La fin du jojoba
Par Olivier Malagier [contact]
Depuis quelques années, le jojoba semble complètement
out, remplacé par la nouvelle pierre philosophale des industriels
de la beauté : l’aloe vera. Que s’est-il passé pour
que le composant phare des cosmétiques des années 90 se soit
ainsi marginalisé ? Une étude récente de l’American
Review of Cosmeticology a montré qu’en 1992, 82% des soins
pour cheveux utilisaient l’huile de jojoba comme régulateur,
hydratant, revitaliseur, dynamiseur, luminiseur ou renforçateur.
Cette proportion est tombée à moins de 26 % 10 ans plus tard.
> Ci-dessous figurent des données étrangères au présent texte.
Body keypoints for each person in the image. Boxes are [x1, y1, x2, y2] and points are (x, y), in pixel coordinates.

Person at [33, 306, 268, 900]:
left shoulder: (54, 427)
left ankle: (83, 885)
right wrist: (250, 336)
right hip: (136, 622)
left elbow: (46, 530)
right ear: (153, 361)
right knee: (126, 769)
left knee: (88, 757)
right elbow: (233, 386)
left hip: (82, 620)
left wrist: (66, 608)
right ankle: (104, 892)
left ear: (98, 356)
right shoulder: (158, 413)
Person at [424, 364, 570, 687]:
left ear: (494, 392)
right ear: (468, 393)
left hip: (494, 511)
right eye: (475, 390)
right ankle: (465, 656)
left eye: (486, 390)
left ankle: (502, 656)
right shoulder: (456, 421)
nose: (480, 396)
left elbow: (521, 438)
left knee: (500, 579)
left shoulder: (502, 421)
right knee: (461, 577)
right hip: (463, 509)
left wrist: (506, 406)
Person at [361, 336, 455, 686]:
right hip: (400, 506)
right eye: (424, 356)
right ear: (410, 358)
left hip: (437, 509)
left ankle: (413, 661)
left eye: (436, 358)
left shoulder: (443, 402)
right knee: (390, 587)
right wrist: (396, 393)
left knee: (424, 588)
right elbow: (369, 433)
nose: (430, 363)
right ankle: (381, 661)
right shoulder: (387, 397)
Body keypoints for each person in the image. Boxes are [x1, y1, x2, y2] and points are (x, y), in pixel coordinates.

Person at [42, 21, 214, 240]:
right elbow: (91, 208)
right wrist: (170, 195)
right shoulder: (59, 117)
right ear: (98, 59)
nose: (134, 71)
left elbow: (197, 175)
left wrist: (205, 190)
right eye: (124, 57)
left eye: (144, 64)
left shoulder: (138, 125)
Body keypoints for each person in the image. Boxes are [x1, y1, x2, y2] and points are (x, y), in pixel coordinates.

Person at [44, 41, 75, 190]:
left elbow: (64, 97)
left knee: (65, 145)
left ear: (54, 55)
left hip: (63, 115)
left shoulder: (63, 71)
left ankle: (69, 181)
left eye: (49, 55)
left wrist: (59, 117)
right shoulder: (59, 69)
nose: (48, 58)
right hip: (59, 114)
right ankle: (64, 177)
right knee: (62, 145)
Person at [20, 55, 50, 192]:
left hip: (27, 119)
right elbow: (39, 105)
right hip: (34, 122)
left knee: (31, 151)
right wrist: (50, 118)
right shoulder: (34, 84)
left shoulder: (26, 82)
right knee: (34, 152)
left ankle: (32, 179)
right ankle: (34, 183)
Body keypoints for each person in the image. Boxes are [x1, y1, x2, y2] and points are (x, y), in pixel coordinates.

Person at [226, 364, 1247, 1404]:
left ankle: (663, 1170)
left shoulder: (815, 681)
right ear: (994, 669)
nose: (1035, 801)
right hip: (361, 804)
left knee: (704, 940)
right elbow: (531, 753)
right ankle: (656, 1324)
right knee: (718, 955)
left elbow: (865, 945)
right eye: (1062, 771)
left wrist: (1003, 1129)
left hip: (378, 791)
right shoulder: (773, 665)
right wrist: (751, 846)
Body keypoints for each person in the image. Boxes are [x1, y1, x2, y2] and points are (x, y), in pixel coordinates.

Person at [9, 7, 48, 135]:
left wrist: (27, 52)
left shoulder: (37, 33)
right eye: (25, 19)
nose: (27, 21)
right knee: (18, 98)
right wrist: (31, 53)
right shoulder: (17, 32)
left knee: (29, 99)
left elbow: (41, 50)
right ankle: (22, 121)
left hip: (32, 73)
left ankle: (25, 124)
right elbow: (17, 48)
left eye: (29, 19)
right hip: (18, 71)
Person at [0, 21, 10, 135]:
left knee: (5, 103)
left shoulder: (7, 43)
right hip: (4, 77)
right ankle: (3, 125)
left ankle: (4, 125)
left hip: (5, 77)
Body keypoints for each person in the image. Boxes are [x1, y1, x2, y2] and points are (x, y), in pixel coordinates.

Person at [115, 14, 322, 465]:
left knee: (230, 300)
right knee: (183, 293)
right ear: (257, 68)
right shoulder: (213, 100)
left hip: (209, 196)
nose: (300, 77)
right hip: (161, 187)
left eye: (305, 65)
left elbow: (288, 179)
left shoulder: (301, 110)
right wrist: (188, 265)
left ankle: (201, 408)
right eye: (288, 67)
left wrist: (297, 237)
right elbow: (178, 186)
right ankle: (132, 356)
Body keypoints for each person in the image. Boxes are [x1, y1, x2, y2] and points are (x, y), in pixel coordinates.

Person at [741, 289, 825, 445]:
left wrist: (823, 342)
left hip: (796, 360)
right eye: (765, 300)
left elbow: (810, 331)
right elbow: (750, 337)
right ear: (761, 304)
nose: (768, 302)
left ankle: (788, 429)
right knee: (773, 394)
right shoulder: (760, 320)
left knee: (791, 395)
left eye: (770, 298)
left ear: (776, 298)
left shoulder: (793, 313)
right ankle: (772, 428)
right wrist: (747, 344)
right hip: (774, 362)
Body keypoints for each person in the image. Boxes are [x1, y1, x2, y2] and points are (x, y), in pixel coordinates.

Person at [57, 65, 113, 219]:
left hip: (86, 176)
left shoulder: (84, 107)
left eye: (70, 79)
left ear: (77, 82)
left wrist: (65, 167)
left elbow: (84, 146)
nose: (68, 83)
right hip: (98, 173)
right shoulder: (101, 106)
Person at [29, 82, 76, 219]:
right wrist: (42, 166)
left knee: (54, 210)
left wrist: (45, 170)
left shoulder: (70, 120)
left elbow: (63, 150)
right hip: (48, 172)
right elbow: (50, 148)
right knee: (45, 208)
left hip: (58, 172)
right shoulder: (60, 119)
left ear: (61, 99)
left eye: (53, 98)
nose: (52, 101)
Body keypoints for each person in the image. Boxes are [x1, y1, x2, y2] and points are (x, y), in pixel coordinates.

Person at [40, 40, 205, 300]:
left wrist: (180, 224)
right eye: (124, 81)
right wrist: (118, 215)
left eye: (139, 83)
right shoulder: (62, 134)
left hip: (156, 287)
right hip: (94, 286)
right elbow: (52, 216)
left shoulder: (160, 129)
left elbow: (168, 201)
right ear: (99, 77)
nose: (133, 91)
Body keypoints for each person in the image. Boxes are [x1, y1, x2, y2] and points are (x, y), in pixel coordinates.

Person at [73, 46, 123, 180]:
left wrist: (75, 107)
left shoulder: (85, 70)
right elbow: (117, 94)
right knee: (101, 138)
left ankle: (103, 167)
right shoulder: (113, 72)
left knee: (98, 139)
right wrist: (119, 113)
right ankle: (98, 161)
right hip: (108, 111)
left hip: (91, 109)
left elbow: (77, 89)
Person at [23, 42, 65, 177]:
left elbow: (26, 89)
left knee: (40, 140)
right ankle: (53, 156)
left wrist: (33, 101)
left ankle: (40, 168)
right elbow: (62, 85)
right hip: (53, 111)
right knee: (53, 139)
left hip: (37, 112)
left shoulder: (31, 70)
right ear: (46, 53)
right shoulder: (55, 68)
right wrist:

C’est la première fois qu’un phénomène
de ringardise atteint un composant cosmétique. « Rien
n’explique
sa quasi-disparition : ni son efficacité, ni son prix, ni sa couleur,
ni rien à part un pur phénomène de mode » se
lamente Christian Pinquetet, le pape du jojoba de la place de Paris. C’est
en 2000 que son Jojoba café a fermé, dernier vestige de l’empire
Jojoba qu’il avait fondé à l’orée des
années 90 avec son entreprise Jojobex. À l’époque,
Jojobex vendait à tour de bras aux plus grandes marque l’huile
de la précieuse graine, possédait un spa spécialisé dans
les vapeurs de Jojoba, contrôlait une centaine de camions ambulant
qui distribuaient chichis et chouros au jojoba et commercialisait même
du lubrifiant pour moteurs.
Duke Mencheston, professeur de sémiotique des cosmétiques à l’Université d’Acapulco
montre qu’en réalité rien n’est tombé du
ciel et que la chute était prévisible « Il est
tout à fait
extravagant d’avoir imaginé construire un géant industriel
reposant sur un graine avec un nom aussi ridicule ». Tout est dit.
Les années 90, friandes des dénominations neu-neu se jettent à corps
perdu dans le jojoba. « En France, l’apparition de Fido Dido
est d’ailleurs contemporain du succès foudroyant du Jojoba » remarque
Duke Mancheston. Mais aujourd’hui Christain Pinquetet se retrouve
seul avec ses shampoings et autre sets de tables aux dénominations
nunuches. Emblématique est son jeu de société On
est tous jojo-baba qui n’est plus du tout diffusé.
L’aloe vera subira-t-il la même déconvenue ? Les entreprises
cosmétiques ont en tous cas pris les devant en prenant une plante
au nom un peu plus aristocratique. Mais Duke Mancheston lui prédit
le même sort : jojoba, aloe vera, DHEA, huile d’avocat, extrait
d’échinacéa, cire de carnauba, acides gras, vitamine
A, huile de calandula, de chaulmogra, actifs d’arnica… Tous
ces composants qui nous semblent aujourd’hui indéboulonnables
seront bientôt balayés quand le A sera aussi démodé que
le logo de Thierry Mugler. C’est ce qu’a compris l’entreprise
I love U qui tente de lancer des gammes de crèmes dépilatoires
au cajeput et au calamus, et des anti-diurétique au buchu et au
copahu vendus aujourd’hui exclusivement chez Colette. Des études
américaines ont en effet montré que le –u était
la lettre la mieux associée par les couches les plus éclairées
des jeunes urbains à des mots-clefs tels que régénérateur
tissulaire, astringent, revitalisant, réhydratant, bactéricide,
anti-inflammatoire, cicatrisant, fongicide et virulicide. Alors un conseil
: ne jeter pas vos boîtes de pastille à l’eucalyptus,
il y a des chances que vous puissiez les réutiliser d’ici
peu sous forme d’autobronzant ou de collyre anti-effet peau d’orange.